Elles me font le reproche de ne pas m’habiller chèrement comme elles le font. Mais pour ma part, poursuit D.S, je n’entends nullement me laisse influencer par leurs remarques, remarques que je trouve au demeurant stupides et totalement déplacées. S’habiller sobrement à Bamako, est interprété comme un signe de pauvreté par certaines personnes. C’est vrai, je pourrai m’habiller chèrement autant que mes amies le demandent. Mais, moi je compte rester moi-même. De toute façon, je n’aime pas les artifices. Mon ménage est ma priorité.
Mon travail ensuite. À noter que Mme D.S est couturière et tricoteuse travaillant exclusivement sur des matériaux locaux. De Norvège aux USA en passant la France, l’Allemagne et le Canada, elle effectue plusieurs fois dans l’année, des voyages de travail sur invitation de ses partenaires étrangers à participer à des Expo internationales où elle vend honorablement à chaque fois, l’image du Mali. Il ne peut se constituer dans aucun foyer une économie familiale sans l’implication correcte et responsable de la mère de famille auprès du père de famille, soutient, D.S.
F.S, est cadre du Trésor public. Pour elle, le forcing de certaines femmes à s’habiller cher, frise parfois le ridicule, car la plus part d’entre elles n’ont même pas un fixe mensuel de 50 000 FCFA. « Elles achètent tout à crédit. Comment comprendre que cette catégorie de femmes puisse s’offrir des habits qui coûtent au bas mot 70 000 FCFA ? Il convient de se demander comment font-elles pour régler les dettes contractées ? J’irai même plus loin en vous disant que mêmes les femmes qui n’ont pas un salaire s’habillent à crédit. Ne soyez pas surpris d’entendre un jour que telle femme s’est rendue coupable d’aventure extra conjugale. Trop d’ambitions expose, nous les femmes, à bien des situations inconvenables », témoigne t-elle..
S. Sacko est un jeune diplôme. Il parle, sans trembler : « Mon grand père m’a dit un jour que s’il m’arrivait de me marier un jour, de choisir une fille qui soit capable de se contenter de ce que je peux lui offrir. Et de ne jamais forcer quoique ce soit pour satisfaire à une exigence de ma future femme. Sinon c’est la prison assurée, disait-il. De nos jours, j’ai bien peur de ne pas trouver une fille à marier correspondant au profil que m’a conseillé mon Papi.

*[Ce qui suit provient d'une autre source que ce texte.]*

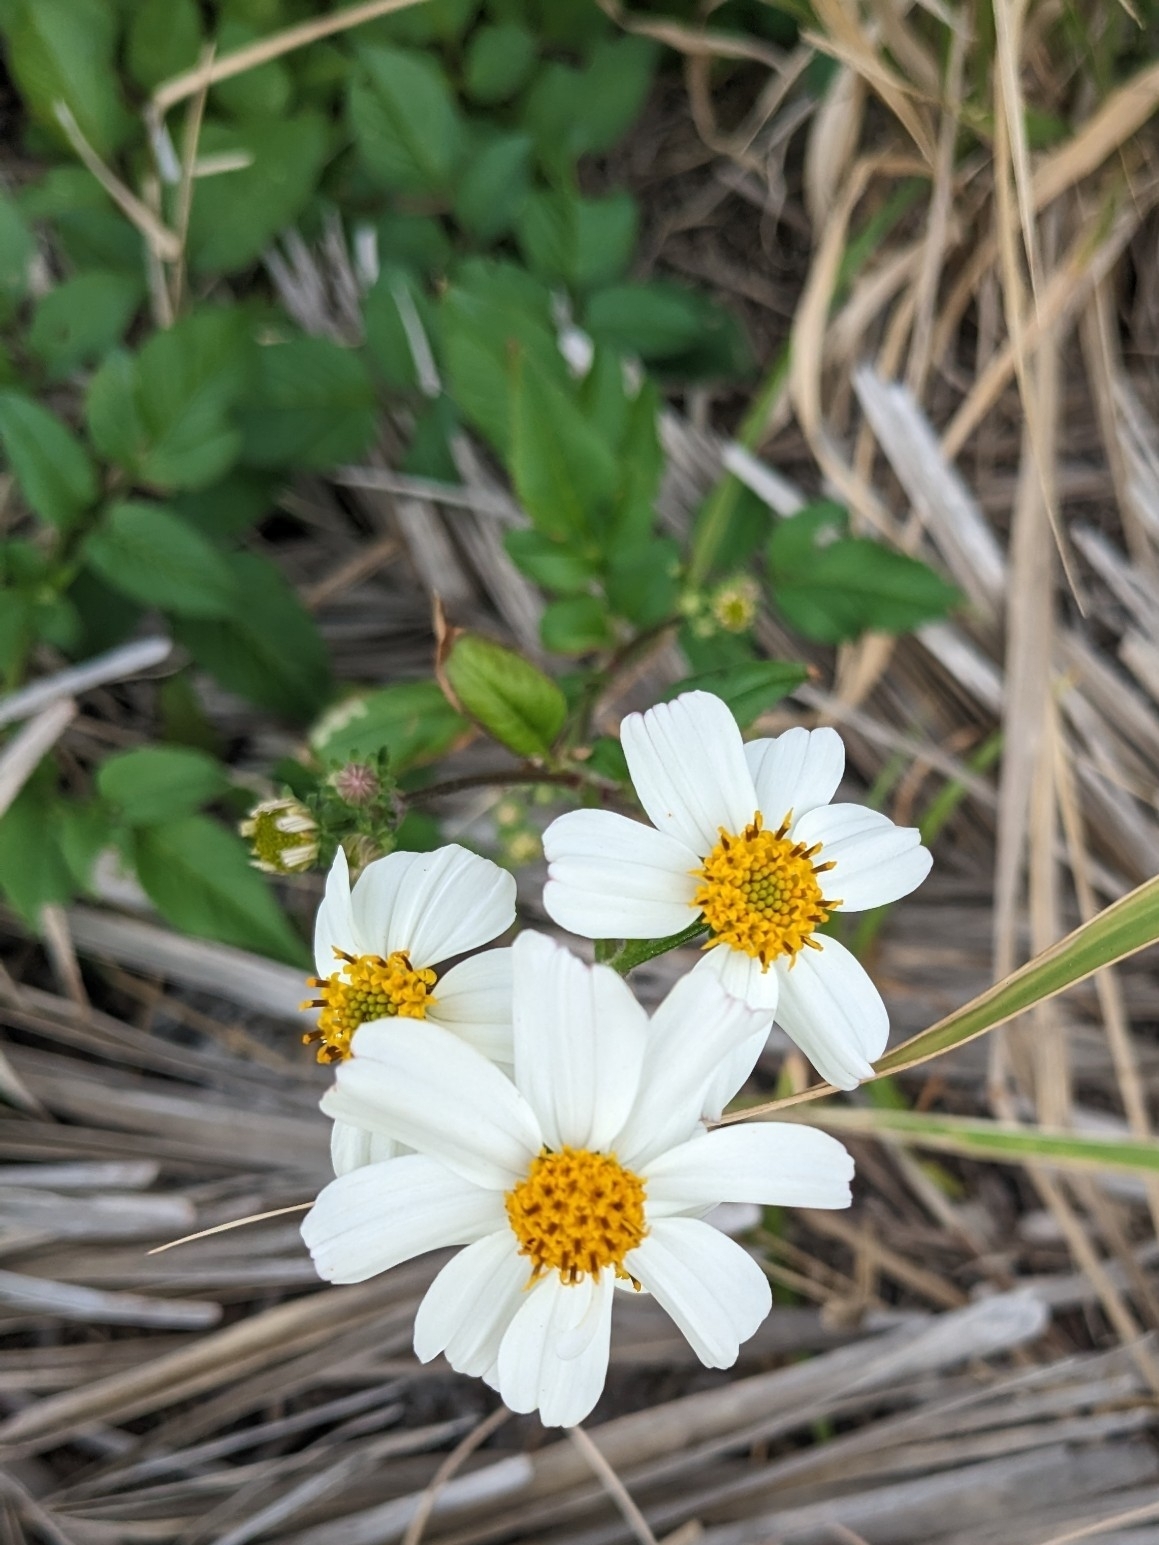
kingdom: Plantae
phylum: Tracheophyta
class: Magnoliopsida
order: Asterales
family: Asteraceae
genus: Bidens
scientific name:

Nous vivons désormais dans la société de haute consommation où difficilement, un mari subvient à tous les besoins matériels de sa femme. Faute de pouvoir lui donner « tout », elle va sûrement chercher le manquant ailleurs. On imagine la suite ! A quoi ça sert donc de se marier si c’est pour partager ta femme avec d’autres hommes. Notre société a perdu ses repères. Plus rien n’a de valeur sinon que l’argent.
Nos grands parents nous ont appris que la femme était le pilier central du foyer. Mais aujourd’hui, dans une large proportion, les femmes sont à l’origine des divorces consommés au sein des ménages. Et, dans beaucoup de cas de divorce, c’est « l’insuffisance de moyens matériels » du mari qui en est la cause principale.
La situation est suffisamment grave pour que réagissent très rapidement les pouvoirs publics, les associations et mouvements féminines en initiant des campagnes de sensibilisation notamment auprès des femmes, sur les facteurs de déstabilisation des nos ménages. Les associations féminines du Mali ne tarissent pas de discours et de slogans en faveur de l’émancipation et de la promotion de la femme malienne.
En revanche, ces associations sont muettes sur les dérives sociales telles les cérémonies de mariage et de baptême célébrées avec pompe. Partagée entre les coutumes, les réalités économiques et les phénomènes de mode, notre société devrait se remettre en cause pour rompre avec des habitudes qui menacent dangereusement l’équilibre des foyers et de renouer avec nos vertus de sagesse, de probité morale et de pondération.